Bibliotheken und Buchhandlungen geben Schriftstellern Gelegenheit, ihre Werke mit Lesungen vorzustellen – und leisten damit einen Beitrag zum Schweizer Kulturleben.
Lesungen sind eine tolle Sache, weil Autoren mit ihren Werken hautnah an die Leserinnen herankommen können. Es entsteht eine Beziehung zwischen Autor und Leser.
Kennt man einen Autor, liest man ein Buch mit einem anderen Fokus.
Letzte Woche besuchte ich eine Lesung, von der ich begeistert bin. Evi Ketterer las aus ihrem Buch „Geschichten intimer Beziehungen“
„Weil es diese Geschichten gibt“, ist die Antwort der in Palliative Care spezialisierten Pflegefachfrau Evi Ketterer auf die Frage: „Warum dieses Buch?“ Um sofort zu ergänzen: „Mich gibt es ohne das Thema nicht.“
Diese beiden Sätze fassen die wichtigsten Aussagen der Lesung zusammen: Der Tod ist der Tod, niemand weiss wirklich genau, was und wie er ist, für jeden sein wird. Aber Sterben gehört zum Leben, ist Leben. Deshalb soll man darüber sprechen. Und den Sterbeprozess so würdig gestalten wie möglich – für sich selbst und für andere. Was Würde bedeutet, muss jeder Mensch für sich selbst auf Grund seiner individuellen Werte definieren. Andere Menschen haben diese Entscheide achtsam zu respektieren.

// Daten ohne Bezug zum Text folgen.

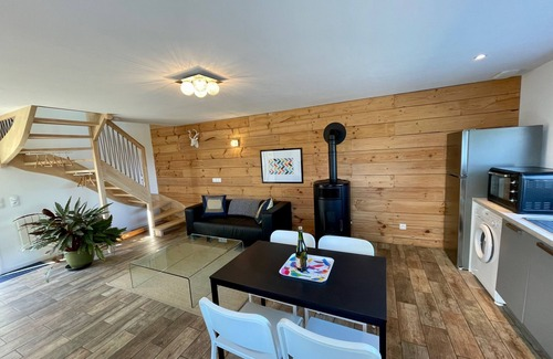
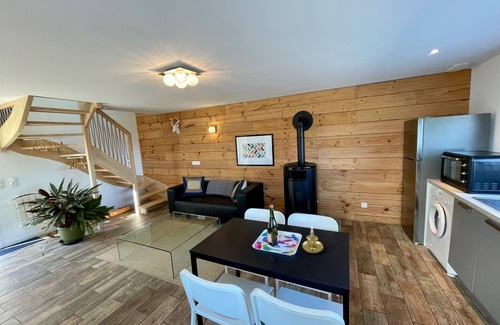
+ candle holder [301,227,324,254]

Die Lesung begann mit dem Brief einer Tochter. Evi Ketterer hatte die Geschichte des Sterbens ihrer Mutter – als gemeinsamen Prozess eines Ehepaares – in ihrem Buch festgehalten. Diese Tochter beschrieb, wie sie beim Lesen statt in Tränen auszubrechen, in ein gutes, warmes Gefühl hineinfand. Die Reaktionen, die Gefühle von Angehörigen und Betreuenden, sind Evi Ketterer wichtig.
Nach der Lesung der Geschichte war es still, einfach still – eine adäquate Reaktion des Publikums.
Und trotz der Anwesenheit vieler Fachpersonen blieb die erste Frage von Evi Ketterer zuerst unbeantwortet: „Wie geht es Ihnen mit dem Sterben?“. Die Buchhändlerin brach das Eis mit einer ganz persönlichen Antwort – oder war es schlussendlich eine Frage? Denn Antworten rufen bei diesem Thema nach Fragen.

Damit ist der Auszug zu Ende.